I spent yesterday up at the University of Sussex at a free symposium hosted by the Feminist Approaches to Computational Technology (FACT///.) research network.
Despite being one of my local universities I don’t make it up to campus nearly often enough, so it was great to meet some of the researchers based at the Sussex Humanities Lab and further afield who are also working on feminist technology projects.
The event (as well as the FACT///. network itself) had a focus on diversity and inclusion in technology practices and communities, and featured a diverse variety of talks and performances ranging from presentations on academic research projects, to practice-based tips on inclusion, to personal reflections on issues of identity when confronting technology.

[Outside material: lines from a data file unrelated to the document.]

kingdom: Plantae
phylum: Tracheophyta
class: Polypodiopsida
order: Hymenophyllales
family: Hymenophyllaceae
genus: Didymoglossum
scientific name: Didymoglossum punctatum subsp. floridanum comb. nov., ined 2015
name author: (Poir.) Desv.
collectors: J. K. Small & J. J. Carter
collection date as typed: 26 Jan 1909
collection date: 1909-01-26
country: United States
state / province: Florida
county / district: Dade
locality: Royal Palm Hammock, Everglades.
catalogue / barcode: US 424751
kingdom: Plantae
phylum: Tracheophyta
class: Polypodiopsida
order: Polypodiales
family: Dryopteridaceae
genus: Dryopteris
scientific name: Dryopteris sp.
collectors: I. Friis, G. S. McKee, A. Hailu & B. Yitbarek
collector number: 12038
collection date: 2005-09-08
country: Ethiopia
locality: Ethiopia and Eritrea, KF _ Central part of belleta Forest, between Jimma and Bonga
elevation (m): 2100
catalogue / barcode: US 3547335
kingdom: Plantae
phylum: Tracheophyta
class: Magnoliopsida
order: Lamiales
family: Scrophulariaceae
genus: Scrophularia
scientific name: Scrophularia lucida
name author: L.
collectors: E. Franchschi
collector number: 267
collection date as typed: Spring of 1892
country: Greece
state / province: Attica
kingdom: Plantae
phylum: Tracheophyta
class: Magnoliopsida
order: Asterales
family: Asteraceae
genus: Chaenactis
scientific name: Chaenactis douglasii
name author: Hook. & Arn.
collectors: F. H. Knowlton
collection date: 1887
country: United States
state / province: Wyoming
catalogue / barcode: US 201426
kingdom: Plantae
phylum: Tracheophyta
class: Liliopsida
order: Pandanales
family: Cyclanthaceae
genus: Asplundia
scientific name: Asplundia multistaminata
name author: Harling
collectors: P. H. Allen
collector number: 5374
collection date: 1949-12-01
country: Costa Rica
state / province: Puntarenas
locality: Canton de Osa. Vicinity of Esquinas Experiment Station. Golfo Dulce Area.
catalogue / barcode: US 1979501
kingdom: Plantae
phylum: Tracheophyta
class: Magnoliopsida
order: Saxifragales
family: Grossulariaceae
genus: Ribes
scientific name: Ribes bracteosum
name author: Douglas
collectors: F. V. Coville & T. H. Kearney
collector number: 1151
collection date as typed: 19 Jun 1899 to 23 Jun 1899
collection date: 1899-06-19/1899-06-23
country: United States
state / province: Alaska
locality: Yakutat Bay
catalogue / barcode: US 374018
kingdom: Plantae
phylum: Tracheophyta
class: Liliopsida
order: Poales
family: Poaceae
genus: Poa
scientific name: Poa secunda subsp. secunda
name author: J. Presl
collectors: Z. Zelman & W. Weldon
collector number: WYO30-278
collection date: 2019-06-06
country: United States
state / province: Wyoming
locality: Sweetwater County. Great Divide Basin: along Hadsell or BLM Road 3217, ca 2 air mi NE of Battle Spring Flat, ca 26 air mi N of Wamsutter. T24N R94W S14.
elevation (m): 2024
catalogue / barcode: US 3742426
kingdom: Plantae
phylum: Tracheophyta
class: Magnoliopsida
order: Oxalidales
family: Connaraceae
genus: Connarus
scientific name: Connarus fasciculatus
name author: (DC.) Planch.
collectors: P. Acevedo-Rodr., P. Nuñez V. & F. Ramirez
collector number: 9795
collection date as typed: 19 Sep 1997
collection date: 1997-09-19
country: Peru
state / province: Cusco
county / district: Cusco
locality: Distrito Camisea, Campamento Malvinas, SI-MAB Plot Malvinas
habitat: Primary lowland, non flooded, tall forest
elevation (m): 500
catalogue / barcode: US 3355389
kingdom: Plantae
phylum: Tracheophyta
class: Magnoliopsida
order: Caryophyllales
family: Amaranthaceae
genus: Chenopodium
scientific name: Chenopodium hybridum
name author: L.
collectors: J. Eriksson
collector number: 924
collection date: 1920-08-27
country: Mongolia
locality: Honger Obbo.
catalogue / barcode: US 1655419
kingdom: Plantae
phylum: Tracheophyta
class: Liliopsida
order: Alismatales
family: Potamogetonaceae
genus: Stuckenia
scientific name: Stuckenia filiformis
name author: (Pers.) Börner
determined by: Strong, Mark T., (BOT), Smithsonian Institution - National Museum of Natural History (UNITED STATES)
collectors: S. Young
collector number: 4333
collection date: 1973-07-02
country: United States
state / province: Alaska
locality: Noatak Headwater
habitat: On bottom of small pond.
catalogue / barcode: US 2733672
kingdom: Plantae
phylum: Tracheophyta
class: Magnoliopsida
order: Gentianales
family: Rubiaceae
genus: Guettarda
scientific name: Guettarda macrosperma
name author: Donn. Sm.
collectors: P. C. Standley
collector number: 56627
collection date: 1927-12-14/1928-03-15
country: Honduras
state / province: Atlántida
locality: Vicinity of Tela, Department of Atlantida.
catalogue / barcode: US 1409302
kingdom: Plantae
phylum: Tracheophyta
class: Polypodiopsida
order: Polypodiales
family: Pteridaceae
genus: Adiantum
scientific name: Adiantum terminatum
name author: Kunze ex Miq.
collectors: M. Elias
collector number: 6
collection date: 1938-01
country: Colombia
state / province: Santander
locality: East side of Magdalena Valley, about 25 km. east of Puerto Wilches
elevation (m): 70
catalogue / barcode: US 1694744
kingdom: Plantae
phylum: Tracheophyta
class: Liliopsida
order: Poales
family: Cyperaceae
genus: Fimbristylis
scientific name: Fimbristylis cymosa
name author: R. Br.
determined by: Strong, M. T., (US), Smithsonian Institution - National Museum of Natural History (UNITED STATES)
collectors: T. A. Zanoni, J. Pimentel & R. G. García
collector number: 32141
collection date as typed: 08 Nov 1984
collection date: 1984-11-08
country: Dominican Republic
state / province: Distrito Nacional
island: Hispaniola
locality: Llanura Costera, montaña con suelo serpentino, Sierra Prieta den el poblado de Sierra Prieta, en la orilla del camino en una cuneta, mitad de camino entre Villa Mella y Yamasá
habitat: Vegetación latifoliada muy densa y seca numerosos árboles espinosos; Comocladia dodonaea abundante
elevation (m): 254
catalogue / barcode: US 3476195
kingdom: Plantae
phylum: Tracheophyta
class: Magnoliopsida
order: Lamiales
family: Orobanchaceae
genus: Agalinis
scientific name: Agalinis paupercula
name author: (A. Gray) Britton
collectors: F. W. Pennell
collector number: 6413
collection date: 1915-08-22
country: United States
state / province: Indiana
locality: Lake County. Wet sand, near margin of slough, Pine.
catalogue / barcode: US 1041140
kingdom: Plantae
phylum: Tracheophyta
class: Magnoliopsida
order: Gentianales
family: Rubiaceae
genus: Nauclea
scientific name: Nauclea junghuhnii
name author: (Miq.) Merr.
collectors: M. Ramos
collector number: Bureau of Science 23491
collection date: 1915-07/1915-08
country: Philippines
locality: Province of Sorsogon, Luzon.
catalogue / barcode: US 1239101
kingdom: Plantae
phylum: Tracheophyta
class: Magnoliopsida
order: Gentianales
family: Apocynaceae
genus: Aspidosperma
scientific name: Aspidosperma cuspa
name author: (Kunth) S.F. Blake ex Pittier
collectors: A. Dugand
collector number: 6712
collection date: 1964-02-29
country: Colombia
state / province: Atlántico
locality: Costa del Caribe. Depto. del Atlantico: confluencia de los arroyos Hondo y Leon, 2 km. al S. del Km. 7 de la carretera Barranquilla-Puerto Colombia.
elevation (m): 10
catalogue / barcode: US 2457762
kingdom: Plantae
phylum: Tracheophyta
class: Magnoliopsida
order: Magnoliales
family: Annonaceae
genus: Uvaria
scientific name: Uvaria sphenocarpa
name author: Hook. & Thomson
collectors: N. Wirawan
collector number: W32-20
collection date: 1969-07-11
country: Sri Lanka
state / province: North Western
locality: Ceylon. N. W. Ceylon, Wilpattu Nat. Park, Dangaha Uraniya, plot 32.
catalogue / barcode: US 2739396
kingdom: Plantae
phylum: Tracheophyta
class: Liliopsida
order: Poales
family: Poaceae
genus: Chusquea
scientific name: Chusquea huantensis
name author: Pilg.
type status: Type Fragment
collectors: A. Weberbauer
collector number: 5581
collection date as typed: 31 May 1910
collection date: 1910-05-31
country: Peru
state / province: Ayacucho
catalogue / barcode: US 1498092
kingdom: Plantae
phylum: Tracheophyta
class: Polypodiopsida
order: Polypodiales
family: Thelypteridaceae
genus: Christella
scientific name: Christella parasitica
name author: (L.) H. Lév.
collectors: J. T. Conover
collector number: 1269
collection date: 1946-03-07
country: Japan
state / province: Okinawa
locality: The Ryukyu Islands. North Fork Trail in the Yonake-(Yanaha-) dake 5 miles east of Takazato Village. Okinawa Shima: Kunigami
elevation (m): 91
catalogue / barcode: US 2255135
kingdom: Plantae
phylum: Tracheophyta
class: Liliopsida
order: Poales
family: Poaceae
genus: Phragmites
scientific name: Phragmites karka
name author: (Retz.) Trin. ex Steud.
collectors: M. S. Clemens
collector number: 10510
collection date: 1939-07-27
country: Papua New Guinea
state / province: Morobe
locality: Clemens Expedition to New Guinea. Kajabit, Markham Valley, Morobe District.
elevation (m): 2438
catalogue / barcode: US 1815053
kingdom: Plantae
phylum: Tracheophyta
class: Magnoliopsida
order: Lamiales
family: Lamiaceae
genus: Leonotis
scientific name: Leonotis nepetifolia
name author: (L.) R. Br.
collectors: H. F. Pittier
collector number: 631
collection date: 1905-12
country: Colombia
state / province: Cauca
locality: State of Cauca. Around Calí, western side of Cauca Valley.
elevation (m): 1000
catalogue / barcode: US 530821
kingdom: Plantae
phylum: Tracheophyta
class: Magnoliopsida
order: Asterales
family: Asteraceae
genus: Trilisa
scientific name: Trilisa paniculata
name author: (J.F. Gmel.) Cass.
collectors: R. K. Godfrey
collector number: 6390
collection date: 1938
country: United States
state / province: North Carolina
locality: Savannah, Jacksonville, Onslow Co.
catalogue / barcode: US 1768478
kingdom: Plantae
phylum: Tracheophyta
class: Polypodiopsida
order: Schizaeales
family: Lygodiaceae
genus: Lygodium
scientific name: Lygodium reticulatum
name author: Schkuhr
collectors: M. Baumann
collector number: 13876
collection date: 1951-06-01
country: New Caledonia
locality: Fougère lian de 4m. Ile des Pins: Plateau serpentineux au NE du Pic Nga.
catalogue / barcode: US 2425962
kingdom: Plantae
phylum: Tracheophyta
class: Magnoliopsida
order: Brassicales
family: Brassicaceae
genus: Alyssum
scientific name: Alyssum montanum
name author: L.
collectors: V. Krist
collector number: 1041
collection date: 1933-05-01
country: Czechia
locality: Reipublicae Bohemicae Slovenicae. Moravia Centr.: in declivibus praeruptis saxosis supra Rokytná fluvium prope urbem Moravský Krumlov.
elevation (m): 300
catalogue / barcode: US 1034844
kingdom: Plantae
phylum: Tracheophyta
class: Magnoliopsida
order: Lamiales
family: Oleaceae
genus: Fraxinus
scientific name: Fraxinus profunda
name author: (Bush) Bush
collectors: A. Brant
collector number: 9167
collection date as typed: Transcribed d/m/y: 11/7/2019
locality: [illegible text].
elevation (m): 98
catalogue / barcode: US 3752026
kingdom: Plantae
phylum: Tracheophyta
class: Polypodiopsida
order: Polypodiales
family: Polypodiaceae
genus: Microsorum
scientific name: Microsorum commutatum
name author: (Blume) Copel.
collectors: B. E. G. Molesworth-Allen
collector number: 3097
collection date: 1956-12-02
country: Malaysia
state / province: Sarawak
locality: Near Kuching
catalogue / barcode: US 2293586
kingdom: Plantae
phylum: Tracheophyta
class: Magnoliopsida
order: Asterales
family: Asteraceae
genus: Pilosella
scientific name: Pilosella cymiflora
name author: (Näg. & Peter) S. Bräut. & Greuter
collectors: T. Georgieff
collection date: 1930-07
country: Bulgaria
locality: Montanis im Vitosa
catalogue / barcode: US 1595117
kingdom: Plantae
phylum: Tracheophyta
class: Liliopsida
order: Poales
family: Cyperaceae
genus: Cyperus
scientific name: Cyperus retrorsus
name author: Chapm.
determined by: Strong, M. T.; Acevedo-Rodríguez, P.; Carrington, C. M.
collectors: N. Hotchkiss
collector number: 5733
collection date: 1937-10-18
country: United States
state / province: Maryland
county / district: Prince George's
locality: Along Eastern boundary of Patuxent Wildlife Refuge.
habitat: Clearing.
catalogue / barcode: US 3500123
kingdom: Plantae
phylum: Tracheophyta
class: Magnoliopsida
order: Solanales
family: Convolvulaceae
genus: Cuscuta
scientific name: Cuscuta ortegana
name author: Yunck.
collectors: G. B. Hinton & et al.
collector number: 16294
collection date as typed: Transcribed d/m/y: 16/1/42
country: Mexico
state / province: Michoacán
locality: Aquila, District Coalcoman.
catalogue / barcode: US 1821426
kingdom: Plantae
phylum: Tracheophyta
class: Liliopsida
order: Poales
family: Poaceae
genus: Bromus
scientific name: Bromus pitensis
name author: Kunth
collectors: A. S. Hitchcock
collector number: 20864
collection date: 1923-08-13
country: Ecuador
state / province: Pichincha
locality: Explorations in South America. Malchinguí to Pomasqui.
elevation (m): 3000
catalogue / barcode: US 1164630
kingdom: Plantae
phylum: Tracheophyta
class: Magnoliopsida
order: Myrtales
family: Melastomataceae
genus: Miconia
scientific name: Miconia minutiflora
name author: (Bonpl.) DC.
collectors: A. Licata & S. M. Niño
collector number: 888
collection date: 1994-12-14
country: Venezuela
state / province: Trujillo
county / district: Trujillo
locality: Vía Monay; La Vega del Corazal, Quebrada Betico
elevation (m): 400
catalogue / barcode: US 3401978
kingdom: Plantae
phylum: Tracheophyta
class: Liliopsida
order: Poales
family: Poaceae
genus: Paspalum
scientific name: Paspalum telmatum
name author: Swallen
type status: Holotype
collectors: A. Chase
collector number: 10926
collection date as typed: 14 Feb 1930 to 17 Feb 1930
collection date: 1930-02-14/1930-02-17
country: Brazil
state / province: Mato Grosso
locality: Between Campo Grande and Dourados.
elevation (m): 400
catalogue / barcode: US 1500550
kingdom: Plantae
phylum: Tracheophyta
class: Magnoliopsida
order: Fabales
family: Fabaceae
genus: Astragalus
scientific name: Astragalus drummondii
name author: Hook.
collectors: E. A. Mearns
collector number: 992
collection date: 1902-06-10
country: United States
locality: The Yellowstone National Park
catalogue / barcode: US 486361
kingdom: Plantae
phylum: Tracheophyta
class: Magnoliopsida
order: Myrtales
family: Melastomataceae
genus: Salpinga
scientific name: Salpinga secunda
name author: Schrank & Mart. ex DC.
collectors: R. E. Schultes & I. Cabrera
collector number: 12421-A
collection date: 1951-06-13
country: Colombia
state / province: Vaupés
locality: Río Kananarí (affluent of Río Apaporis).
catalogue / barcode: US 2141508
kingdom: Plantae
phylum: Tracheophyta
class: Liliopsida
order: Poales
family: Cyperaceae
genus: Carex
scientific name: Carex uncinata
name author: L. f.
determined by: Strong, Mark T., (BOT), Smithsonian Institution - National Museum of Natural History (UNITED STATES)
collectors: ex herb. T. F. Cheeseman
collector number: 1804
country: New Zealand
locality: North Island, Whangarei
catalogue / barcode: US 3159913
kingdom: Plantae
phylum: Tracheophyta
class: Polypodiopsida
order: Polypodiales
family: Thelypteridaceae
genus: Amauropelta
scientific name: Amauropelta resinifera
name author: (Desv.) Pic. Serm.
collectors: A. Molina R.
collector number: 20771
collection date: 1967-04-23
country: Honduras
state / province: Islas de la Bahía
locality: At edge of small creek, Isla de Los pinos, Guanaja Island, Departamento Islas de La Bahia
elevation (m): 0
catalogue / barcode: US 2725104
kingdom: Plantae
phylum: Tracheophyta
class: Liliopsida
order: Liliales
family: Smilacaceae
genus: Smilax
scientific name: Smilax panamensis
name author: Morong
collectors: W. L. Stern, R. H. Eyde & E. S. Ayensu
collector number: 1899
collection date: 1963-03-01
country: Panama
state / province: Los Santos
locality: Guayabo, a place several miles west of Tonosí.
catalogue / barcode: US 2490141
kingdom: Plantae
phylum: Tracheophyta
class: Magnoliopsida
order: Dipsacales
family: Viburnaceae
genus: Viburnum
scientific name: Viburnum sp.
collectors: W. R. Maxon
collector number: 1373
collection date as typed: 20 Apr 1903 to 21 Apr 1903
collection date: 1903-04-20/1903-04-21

As a nerd at heart, one of my favourite talks was about the algorave scene and the politics of having women visibly coding music at live events. Brighton has played a key role in the development of the international algorave scene so I’ll hopefully have a chance to check out a live show at some point 🙂
The symposium featured talks from:
- Lucy Robinson, University of Sussex
- Suze Shardlow, Women Who Code
- Judith Ricketts, independent researcher and artist
- Phoenix Perry, Code Liberation, University of the Arts London
- Shelly Knotts, Durham University
- Elly Clarke, Goldsmiths
- Renata Frade, Universidade de Aveiro
- Clareese Hill, Goldsmiths
The full programme is available on the symposium’s Eventbrite page.